[Records from a data source]
————————

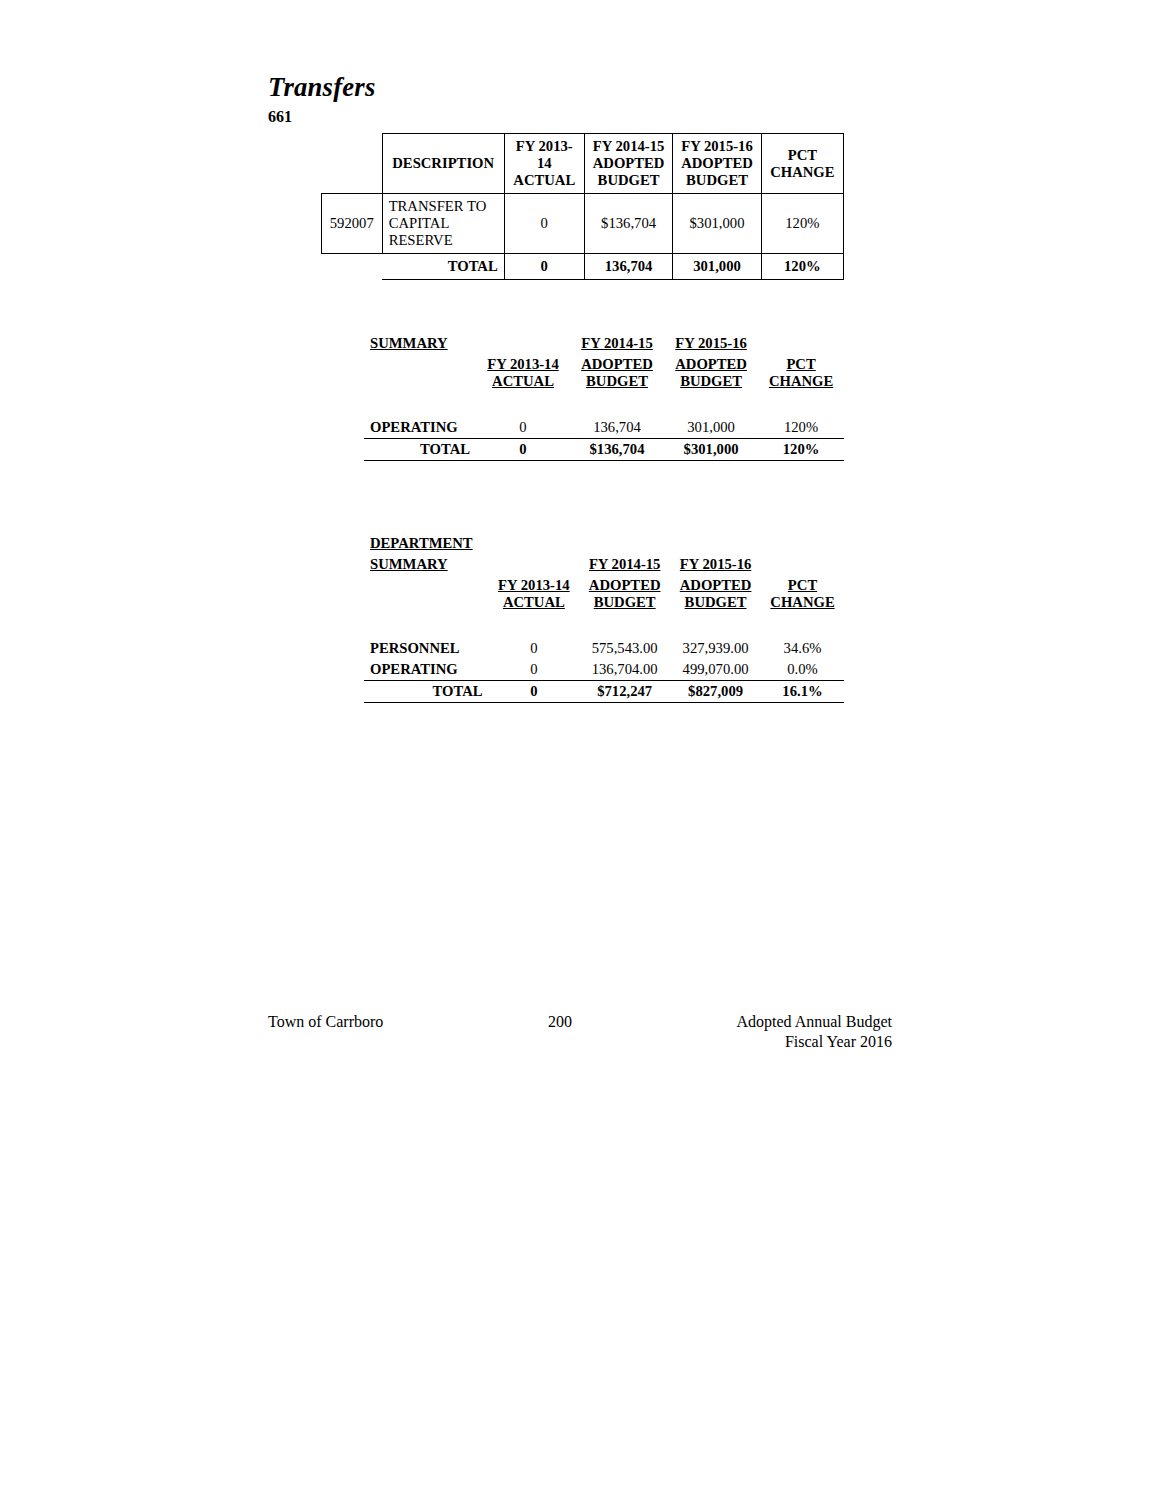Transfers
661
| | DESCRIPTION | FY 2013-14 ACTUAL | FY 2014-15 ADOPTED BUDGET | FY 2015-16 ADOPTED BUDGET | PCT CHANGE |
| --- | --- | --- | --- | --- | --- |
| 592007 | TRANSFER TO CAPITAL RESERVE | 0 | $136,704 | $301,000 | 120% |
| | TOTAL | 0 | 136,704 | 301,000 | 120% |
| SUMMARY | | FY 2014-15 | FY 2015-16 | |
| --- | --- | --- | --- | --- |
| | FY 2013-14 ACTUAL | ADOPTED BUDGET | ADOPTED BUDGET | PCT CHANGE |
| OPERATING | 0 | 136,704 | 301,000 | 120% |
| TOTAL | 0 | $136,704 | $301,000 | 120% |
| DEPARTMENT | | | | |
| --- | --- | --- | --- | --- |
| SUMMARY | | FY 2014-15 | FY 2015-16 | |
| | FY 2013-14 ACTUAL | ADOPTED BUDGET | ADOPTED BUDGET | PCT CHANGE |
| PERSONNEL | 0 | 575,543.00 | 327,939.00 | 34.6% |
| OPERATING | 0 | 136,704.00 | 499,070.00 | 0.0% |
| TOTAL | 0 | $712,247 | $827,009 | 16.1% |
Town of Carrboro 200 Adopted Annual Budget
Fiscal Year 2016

————————

PROBLEM DESCRIPTION: Would you copy every entry exactly as it stands, leaving out the pictures?

EXPECTED ANSWER:
Transfers
661
| | DESCRIPTION | FY 2013-14 ACTUAL | FY 2014-15 ADOPTED BUDGET | FY 2015-16 ADOPTED BUDGET | PCT CHANGE |
| --- | --- | --- | --- | --- | --- |
| 592007 | TRANSFER TO CAPITAL RESERVE | 0 | $136,704 | $301,000 | 120% |
| | TOTAL | 0 | 136,704 | 301,000 | 120% |
| SUMMARY | | FY 2014-15 | FY 2015-16 | |
| --- | --- | --- | --- | --- |
| | FY 2013-14 ACTUAL | ADOPTED BUDGET | ADOPTED BUDGET | PCT CHANGE |
| OPERATING | 0 | 136,704 | 301,000 | 120% |
| TOTAL | 0 | $136,704 | $301,000 | 120% |
| DEPARTMENT | | | | |
| --- | --- | --- | --- | --- |
| SUMMARY | | FY 2014-15 | FY 2015-16 | |
| | FY 2013-14 ACTUAL | ADOPTED BUDGET | ADOPTED BUDGET | PCT CHANGE |
| PERSONNEL | 0 | 575,543.00 | 327,939.00 | 34.6% |
| OPERATING | 0 | 136,704.00 | 499,070.00 | 0.0% |
| TOTAL | 0 | $712,247 | $827,009 | 16.1% |
Town of Carrboro 200 Adopted Annual Budget
Fiscal Year 2016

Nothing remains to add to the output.